As I mentioned at the start, personally the timing of the seasons

could not be better.

Tip of the Month:

Please be aware the new 95% product is going well with over 2/3being approved. If you find yourself looking to make that next purchase or simply want to know how you are placed to move forward please don’t hesitate to contact me.

Below I have added the latest commentary from the NBNZ.

Please read on as it makes great reading.

The month in review

Lower mortgage rates have given the property market a shot in the arm, although it has the feel of a statistical rebound from very low levels. The number of new homes being built remains weak. The Reserve Bank has committed to keeping rates low until the latter part of 2010, which will provide borrowers with a greater degree of certainty.

» Building Consents – March. Residential building consents remain very weak. Following an 11.7 percent increase in February, consent issuance fell 4.6 percent in March (-30 percent annually). Stripping out volatile apartment issuance, consents fell 1.3 percent following a 0.2 percent increase last month. The level remains near historical lows.

» Net Migration – March. NZ gained a net 1,720 people in the month of March, taking the annual gain to 7,482 (compared to 4,678 a year ago). In the March quarter, net migration was running at an annualised rate of 16,520 people, equivalent to 0.4 percent of the population.

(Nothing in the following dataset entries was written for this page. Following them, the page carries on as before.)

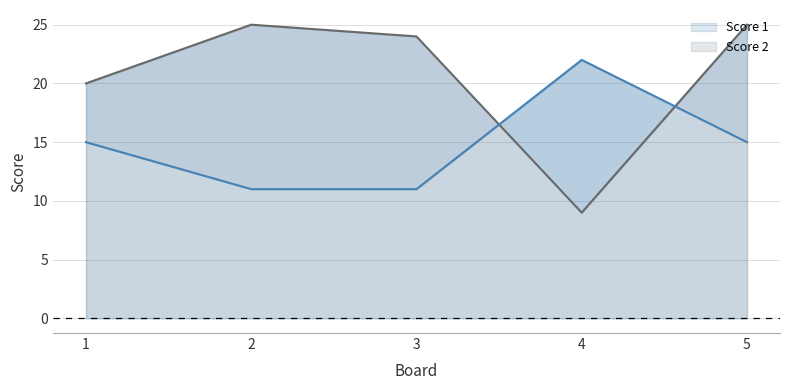

Reading right to left, transcribe all the data shown in this chart.

Score 1: 5=25	4=9	3=24	2=25	1=20
Score 2: 5=15	4=22	3=11	2=11	1=15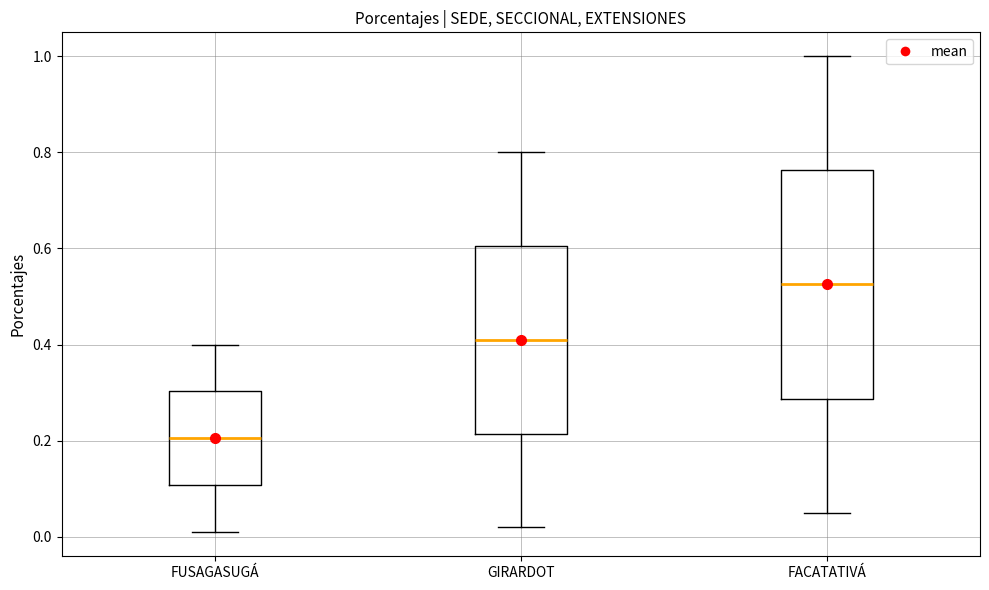

Where is the lower edge of the box for FACATATIVÁ on the y-axis? The values are not printed on the chart, so give them approximately, as read against the axis.

0.28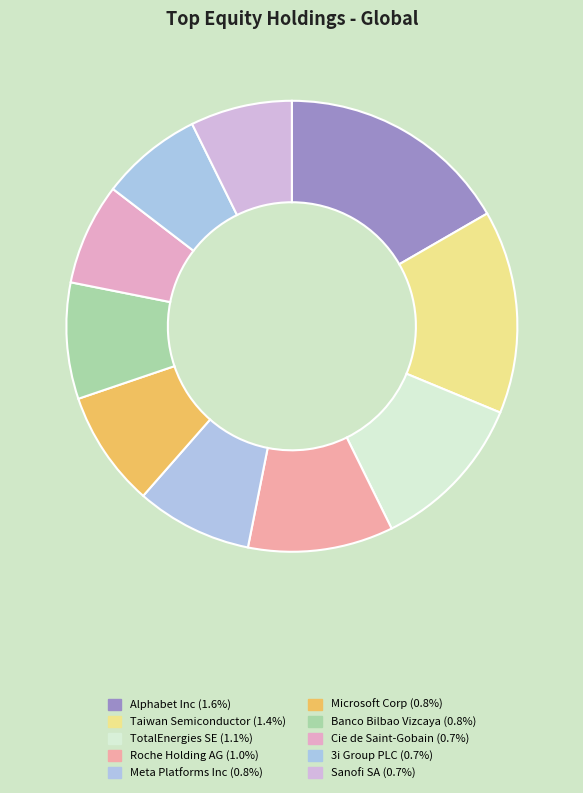

How many slices are in this pie chart?

10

» Mortgage Lending – March. Household credit growth rose by only 0.1  percent - despite all that frenzied mortgage fixing and increased housing market activity.

» REINZ housing data – April. Nationwide house sales recorded an impressive 19.6 percent seasonally adjusted increase in April, and are now up 39 percent on a year ago. The median length of time to sell a house improved to 44 days in seasonally adjusted terms in the month. This is down from 48 days in March and a peak of 57 days in July last year, although it remains slightly above the historical average of 39 days. House prices also continue to surprise, although composition issues with the REINZ data means that some caution should be taken. Nevertheless, the median house price rose $5000 in the month to $340,000 and is only down 1.4 percent on a year ago.

» RBNZ April OCR Review. The RBNZ delivered a clear message in its latest assessment of the economic situation by cutting the Official Cash rate (OCR) by 50 basis points and committing to keeping rates low until late 2010. In so far as central bank communication is concerned, the message was clear cut: if you are a borrower, don’t panic and rush to fix

for a long-term.

» Household Labour Force – March. In seasonally adjusted terms, employment fell by 1.1 percent in the March quarter – the biggest quarterly contraction since the March 1989 quarter. However, volatility in the employment growth measure of late almost makes the quarter-on-quarter movements redundant. We instead prefer to focus on the more stable unemployment rate, and while it rose 0.3 percentage points to 5.0 percent, judging by leading indicators it is set to rise further.


The month saw further signs of encouragement in so far as housing related indicators are concerned. However, the level of activity still remains well down on the peak. Recovering house sales look to be leading the way and should start to flow into building consent figures in H2 2009 (which having hit 1960’s lows is simply unsustainable relative to natural population and

migration growth). But going forward we need to differentiate between the change and the base. The change is welcome but recovery means climbing out of a very deep hole. The big uncertainties are impetus from migration versus fewer jobs.